**** The records

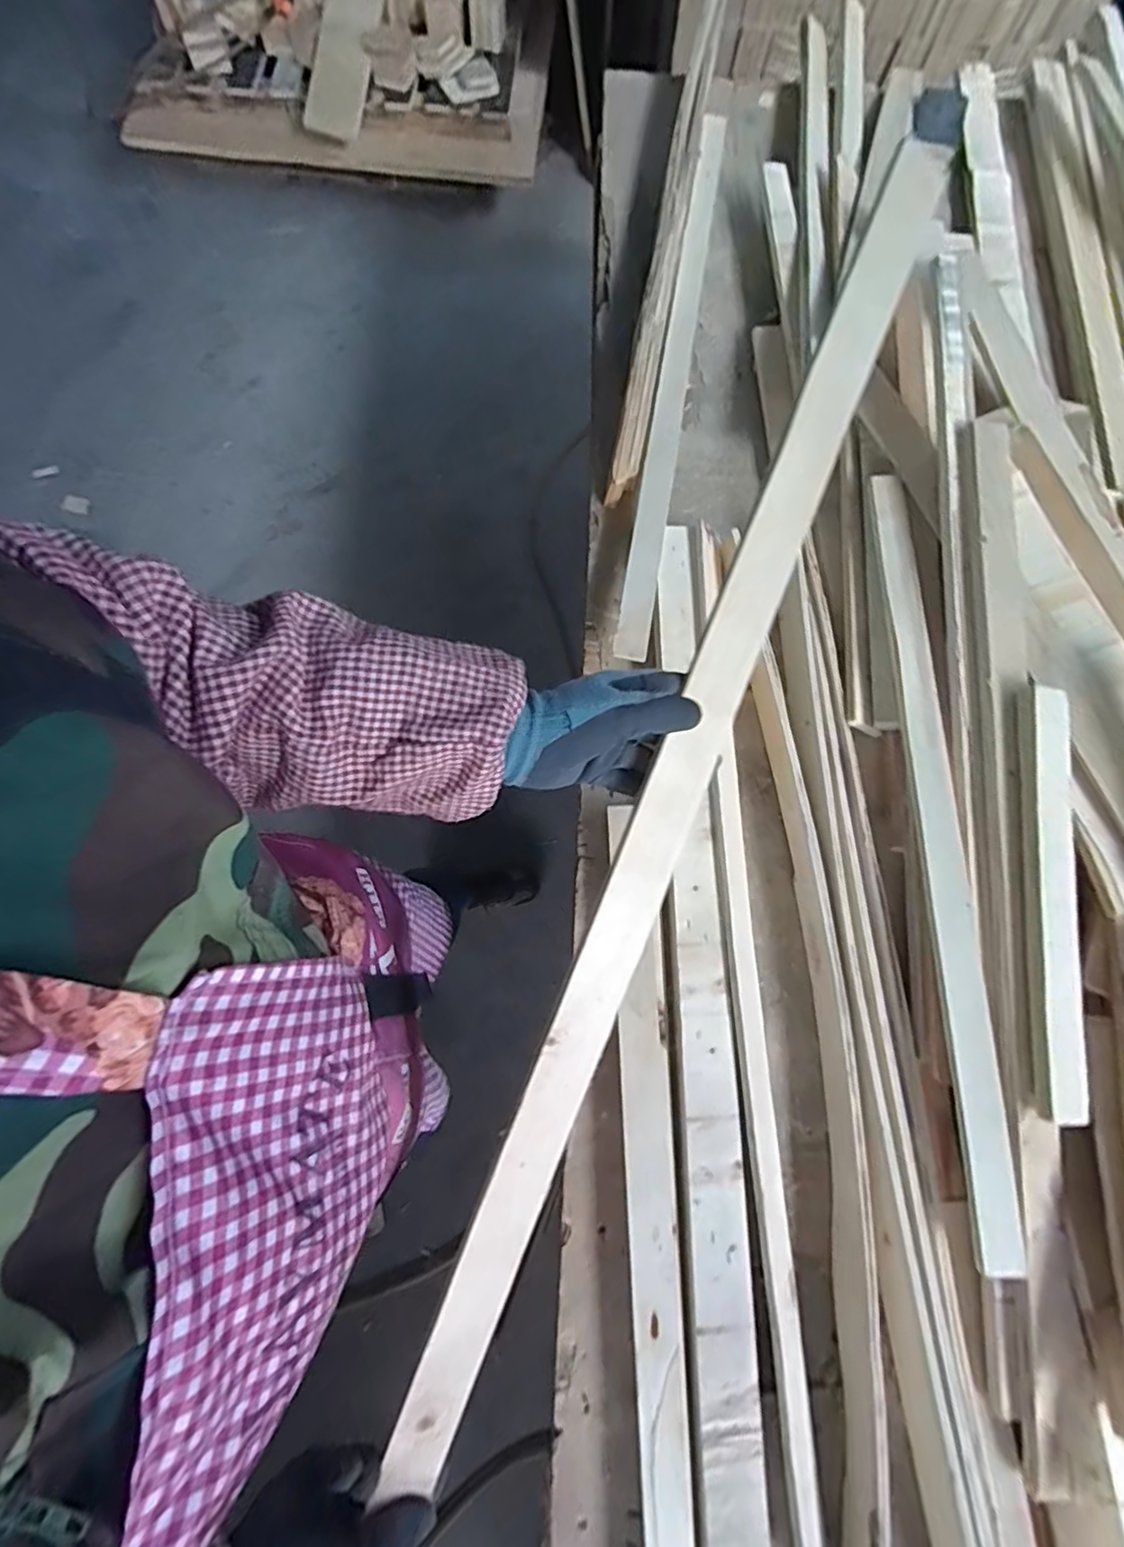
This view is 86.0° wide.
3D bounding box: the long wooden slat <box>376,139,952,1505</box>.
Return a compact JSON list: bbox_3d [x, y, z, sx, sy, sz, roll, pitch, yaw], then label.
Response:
[{"bbox_3d":[0.072,0.008,0.405,0.043,0.021,0.936,22,88,4],"label":"long wooden slat"}]

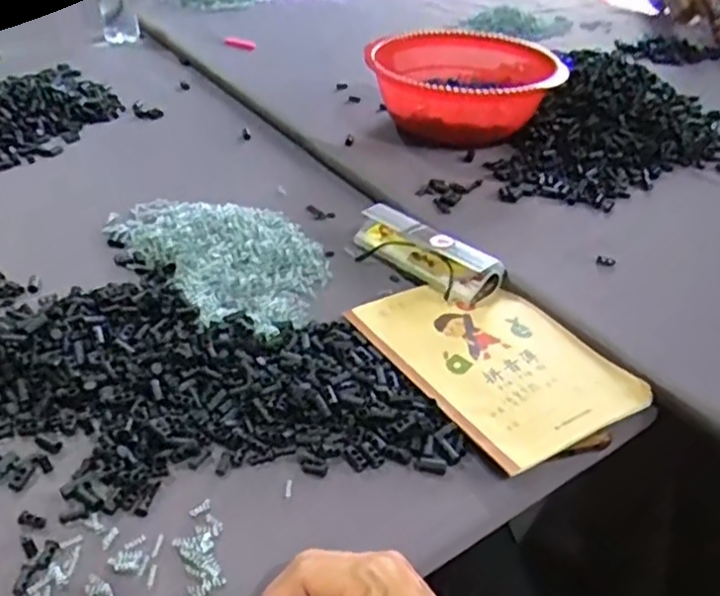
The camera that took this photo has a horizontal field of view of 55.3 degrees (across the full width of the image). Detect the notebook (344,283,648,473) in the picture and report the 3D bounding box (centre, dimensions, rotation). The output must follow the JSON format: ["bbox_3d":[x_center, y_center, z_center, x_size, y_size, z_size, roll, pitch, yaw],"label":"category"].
[{"bbox_3d":[0.103,0.042,0.545,0.140,0.009,0.202,-22,41,-26],"label":"notebook"}]

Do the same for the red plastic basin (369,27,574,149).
[{"bbox_3d":[0.130,-0.264,0.869,0.229,0.089,0.228,-2,37,-2],"label":"red plastic basin"}]

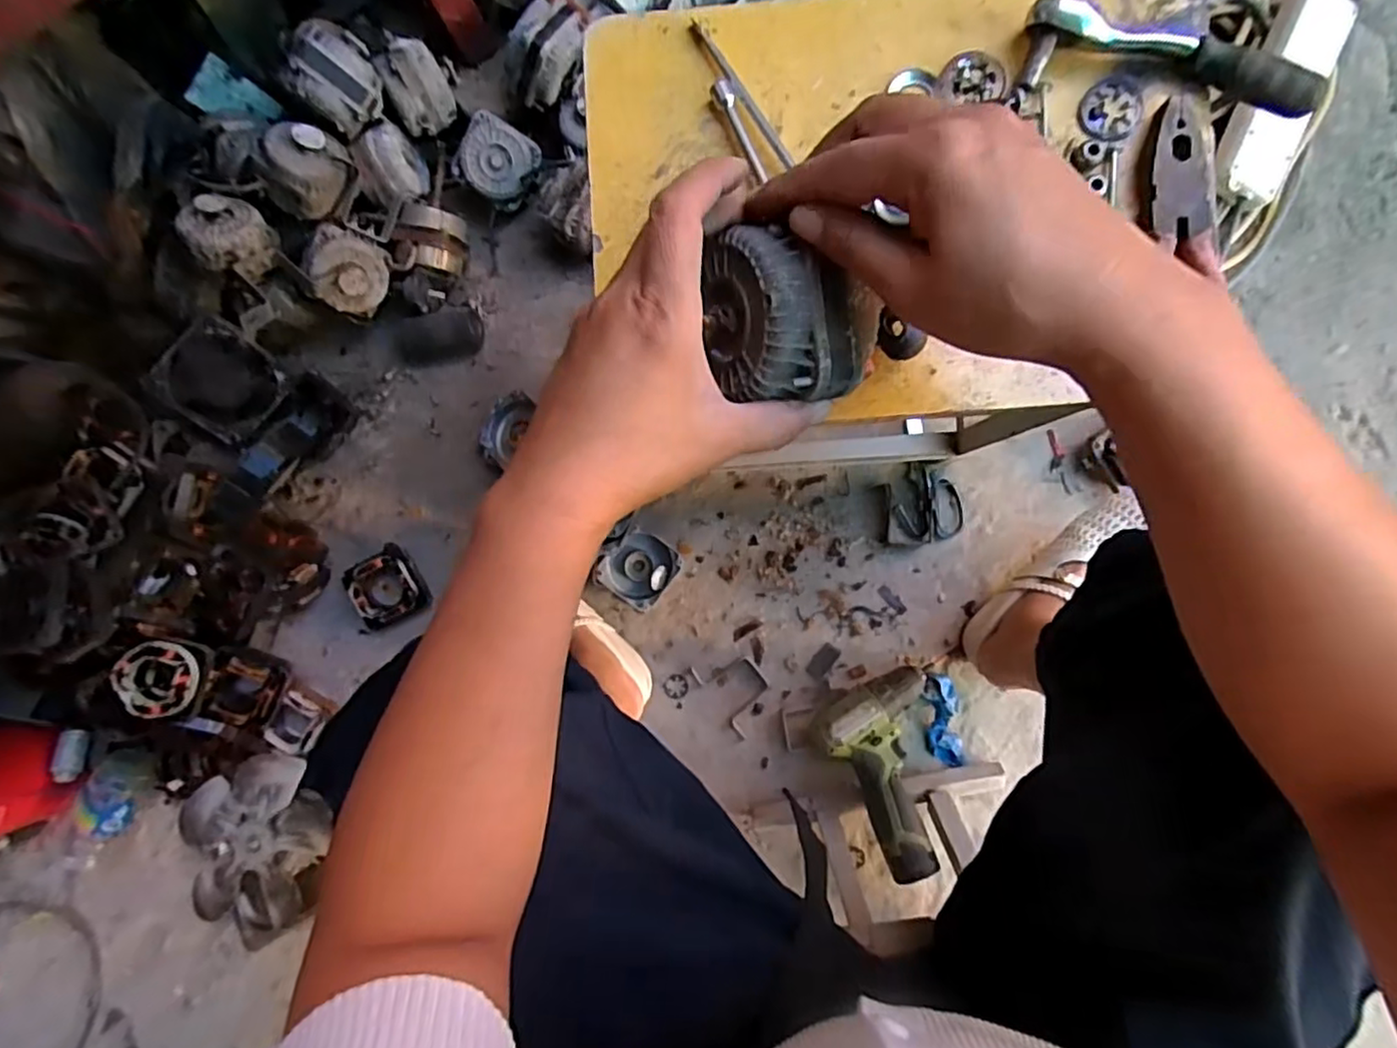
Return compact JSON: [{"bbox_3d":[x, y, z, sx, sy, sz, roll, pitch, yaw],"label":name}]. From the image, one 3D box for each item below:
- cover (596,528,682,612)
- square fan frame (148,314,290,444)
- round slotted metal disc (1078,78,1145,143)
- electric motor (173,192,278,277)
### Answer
[{"bbox_3d":[-0.071,0.053,0.799,0.077,0.029,0.084,39,91,4],"label":"cover"},{"bbox_3d":[-0.555,-0.167,0.774,0.112,0.048,0.117,40,84,-38],"label":"square fan frame"},{"bbox_3d":[0.221,-0.221,0.355,0.031,0.004,0.033,0,88,4],"label":"round slotted metal disc"},{"bbox_3d":[-0.501,-0.307,0.707,0.074,0.050,0.074,0,88,4],"label":"electric motor"}]

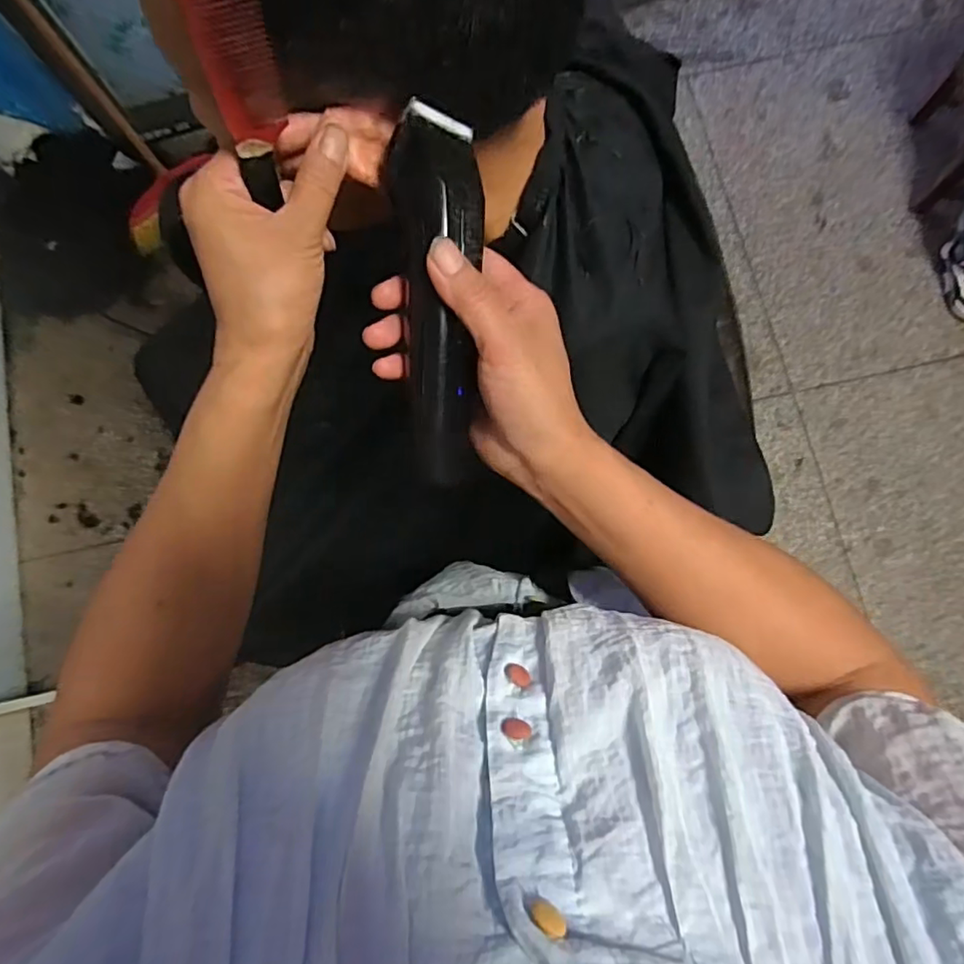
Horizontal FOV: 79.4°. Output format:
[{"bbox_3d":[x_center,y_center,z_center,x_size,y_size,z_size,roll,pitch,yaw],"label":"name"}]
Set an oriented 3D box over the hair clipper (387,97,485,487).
[{"bbox_3d":[-0.019,-0.085,0.283,0.039,0.028,0.170,0,101,1],"label":"hair clipper"}]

********

What the task asks – Which of the lines above carry the string "Return"? Pick them out and copy them.

Answer to the problem –
Return a compact JSON list: bbox_3d [x, y, z, sx, sy, sz, roll, pitch, yaw], then label.
Return compact JSON: [{"bbox_3d":[x, y, z, sx, sy, sz, roll, pitch, yaw],"label":name}]. From the image, one 3D box for each item below:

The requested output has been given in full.